MEP 8 -- Add metrics for proxy

Current state: Under Discussion

ISSUE: #5955 #6249 #7091 #7114 #7139 #7161 #7162 

PRs: #5987 #7113 #7137 #7157

Keywords: metric Proxy

Released:

Summary

Proxy will provide an interface for users to show some important metrics information of Milvus.

Motivation

When users use the Milvus, they may want to know exactly how Milvus is running. Now we already have integrated prometheus into our metrics system, users can use prometheus to monitor the Milvus. We also have milvus-insight project to interact with Milvus, though prometheus have already provided the metrics interface, it's not easy for milvus-insight to use them and visualize them (If we do so, it seems that we are going to implement a front-end of parsing prometheus metrics). So as the access layer of Milvus, Proxy should provide an interface for users to show some important metrics information of Milvus.

Public Interfaces

This MEP will add a new interface below:

service MilvusService {
rpc GetMetrics(GetMetricsRequest) returns (GetMetricsResponse) {}
}

message GetMetricsRequest {
// request is the jsonic format string, in this way, we can also extend request easier,
string request = 1;
}

message GetMetricResponse {
common.Status status = 1;
// response is the jsonic format string, in this way, we can also extend response easier
string response = 2;
}

I will describe how this interface should be used later in Design Details.

Design Details

As #6249 mentioned, users may want to know below metrics:

- System info

  • system version

  • nodes info

    • node name

    • hardware info

      • cpu info

      • memory info

      • capacity info

    • connection info (which node connect to which node)

    • created time

    • updated time

  • system configurations

- System statistics

  • hardware statistics(all and per node)

    • cpu info/usage

    • storage capacity/usage

    • node memory capacity/usage

  • loaded collections/partitions

    • name

    • loaded time

  • collections/partitions count

  • indexes count

  • QPS

  • latency

- Logs

  • search/query logs

    • ip/time/query parameters

  • system Logs

    • system up/down logs

How Proxy can get these metrics?

Most of metrics listed above can be reported directly, for example, hardware information, system configurations and etc.

For some meta-related metrics, such as loaded collections/partitions, Proxy can get these information from other components also.

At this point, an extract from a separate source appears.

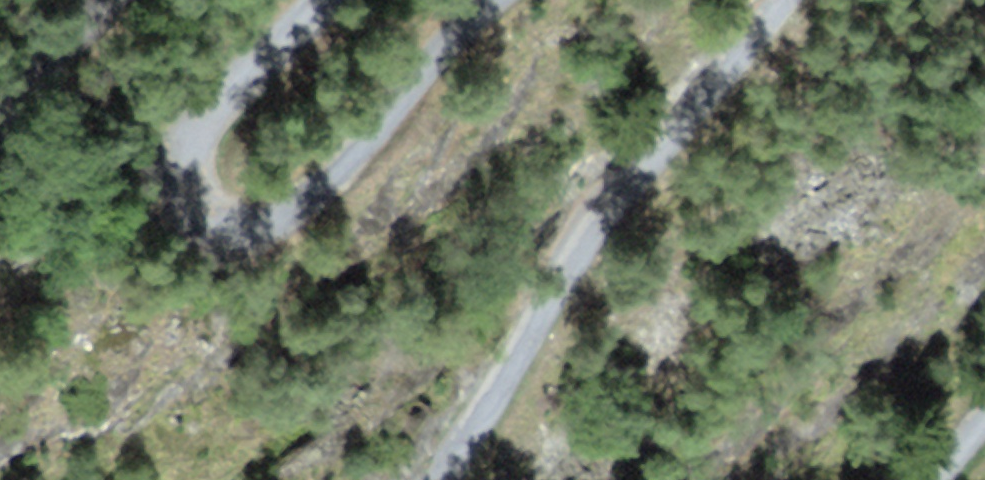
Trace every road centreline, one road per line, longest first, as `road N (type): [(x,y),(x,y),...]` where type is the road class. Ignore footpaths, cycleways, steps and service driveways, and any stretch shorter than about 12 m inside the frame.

There are two parts we need to discuss in detail:

  • Event Log Metrics

  • Milvus Connection Topology

Event Log Metrics

A way to handle event log metrics such as dd/dm/dq operations is to use message stream. Other components as the producers will continously produce event logs to this stream, then Proxy as the consumer can read all event logs from stream and sort them with timestamp order. In this way, we need to consider the retention time of event log, as Milvus keeps running, event logs will become more and larger, Proxy shouldn't hold so many event logs, so a clean-up background thread is required to clean the logs peridically. Of course, we can also choose to persistent the event logs and then users can specific the timestamp section of event logs. There are many cloud-native logging systems, such as fluentd, etc.

Milvus Connection Topology

I have two ideas about implementing this.

Plan 1 : Get topology information from other components. IndexCoord, QueryCoord, DataCoord should also provide an interface for Proxy to get metrics including node connection information. Since all coordinators in Milvus can manage their all related nodes, they can easily how many nodes connected to them and their nodes' hardware information.

  • Pros: In fact, this interface for other components is required. Some meta-related metrics can only be reported by specific components.
  • Cons: Every components will have the same logic to handle connection topology. If we have other coordinators later, they should also implement them. It will take a lot of time to implement and test.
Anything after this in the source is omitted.